=== Data shown ===

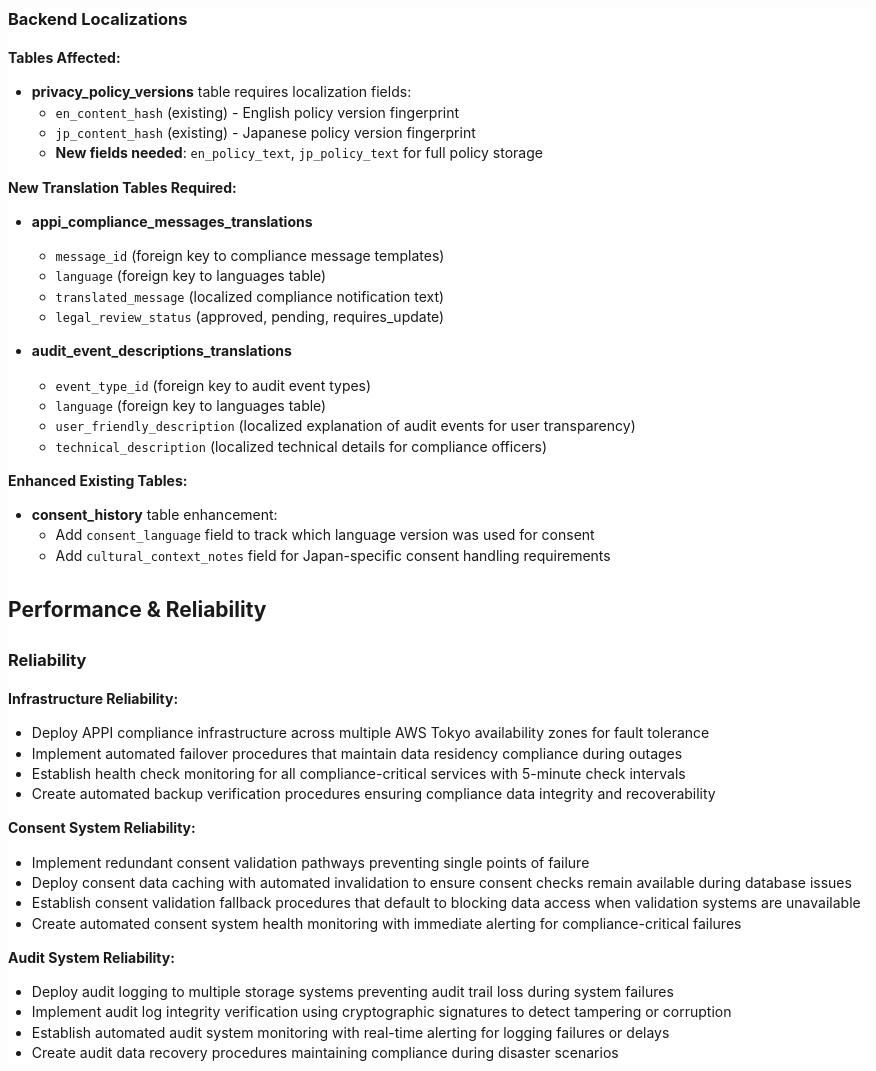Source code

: ### Backend Localizations

**Tables Affected:**
- **privacy_policy_versions** table requires localization fields:
  - `en_content_hash` (existing) - English policy version fingerprint
  - `jp_content_hash` (existing) - Japanese policy version fingerprint
  - **New fields needed**: `en_policy_text`, `jp_policy_text` for full policy storage

**New Translation Tables Required:**
- **appi_compliance_messages_translations**
  - `message_id` (foreign key to compliance message templates)
  - `language` (foreign key to languages table)
  - `translated_message` (localized compliance notification text)
  - `legal_review_status` (approved, pending, requires_update)

- **audit_event_descriptions_translations**
  - `event_type_id` (foreign key to audit event types)
  - `language` (foreign key to languages table)
  - `user_friendly_description` (localized explanation of audit events for user transparency)
  - `technical_description` (localized technical details for compliance officers)

**Enhanced Existing Tables:**
- **consent_history** table enhancement:
  - Add `consent_language` field to track which language version was used for consent
  - Add `cultural_context_notes` field for Japan-specific consent handling requirements

## Performance & Reliability

### Reliability

**Infrastructure Reliability:**
- Deploy APPI compliance infrastructure across multiple AWS Tokyo availability zones for fault tolerance
- Implement automated failover procedures that maintain data residency compliance during outages
- Establish health check monitoring for all compliance-critical services with 5-minute check intervals
- Create automated backup verification procedures ensuring compliance data integrity and recoverability

**Consent System Reliability:**
- Implement redundant consent validation pathways preventing single points of failure
- Deploy consent data caching with automated invalidation to ensure consent checks remain available during database issues
- Establish consent validation fallback procedures that default to blocking data access when validation systems are unavailable
- Create automated consent system health monitoring with immediate alerting for compliance-critical failures

**Audit System Reliability:**
- Deploy audit logging to multiple storage systems preventing audit trail loss during system failures
- Implement audit log integrity verification using cryptographic signatures to detect tampering or corruption
- Establish automated audit system monitoring with real-time alerting for logging failures or delays
- Create audit data recovery procedures maintaining compliance during disaster scenarios
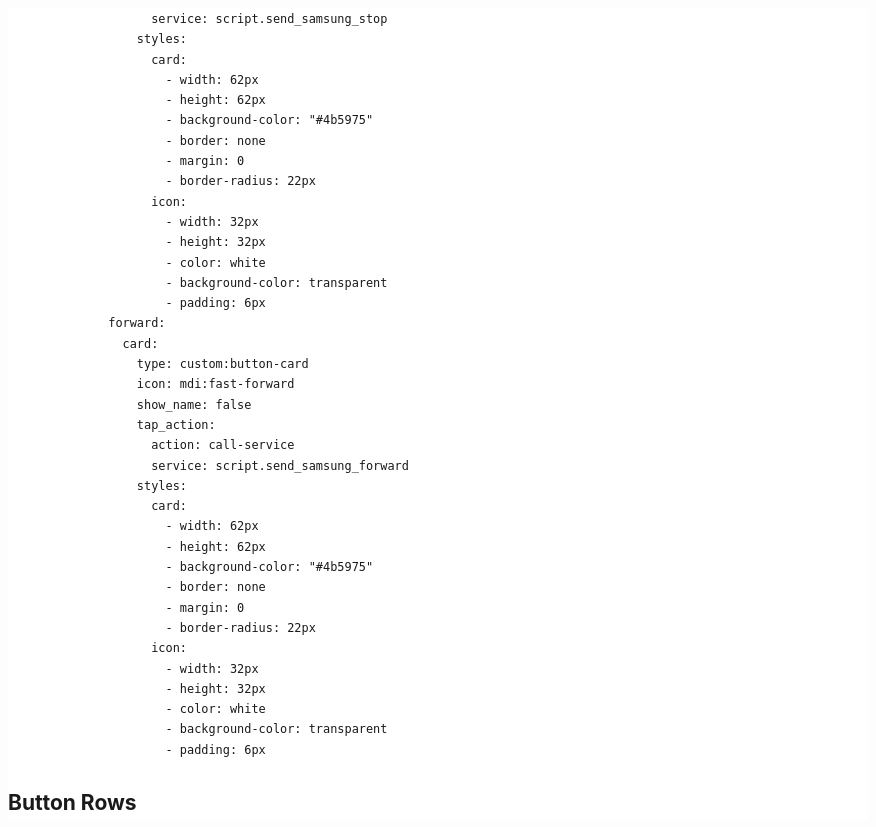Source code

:                         service: script.send_samsung_stop
                      styles:
                        card:
                          - width: 62px
                          - height: 62px
                          - background-color: "#4b5975"
                          - border: none
                          - margin: 0
                          - border-radius: 22px
                        icon:
                          - width: 32px
                          - height: 32px
                          - color: white
                          - background-color: transparent
                          - padding: 6px
                  forward:
                    card:
                      type: custom:button-card
                      icon: mdi:fast-forward
                      show_name: false
                      tap_action:
                        action: call-service
                        service: script.send_samsung_forward
                      styles:
                        card:
                          - width: 62px
                          - height: 62px
                          - background-color: "#4b5975"
                          - border: none
                          - margin: 0
                          - border-radius: 22px
                        icon:
                          - width: 32px
                          - height: 32px
                          - color: white
                          - background-color: transparent
                          - padding: 6px

## Button Rows

<p>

===

## Problem requirements
Beginning with the first line of the records above, extract each line exactly through the line that holds "audit event types)", both ends included. Omit pictures.

## Solution to this task
Source code

: ### Backend Localizations

**Tables Affected:**
- **privacy_policy_versions** table requires localization fields:
  - `en_content_hash` (existing) - English policy version fingerprint
  - `jp_content_hash` (existing) - Japanese policy version fingerprint
  - **New fields needed**: `en_policy_text`, `jp_policy_text` for full policy storage

**New Translation Tables Required:**
- **appi_compliance_messages_translations**
  - `message_id` (foreign key to compliance message templates)
  - `language` (foreign key to languages table)
  - `translated_message` (localized compliance notification text)
  - `legal_review_status` (approved, pending, requires_update)

- **audit_event_descriptions_translations**
  - `event_type_id` (foreign key to audit event types)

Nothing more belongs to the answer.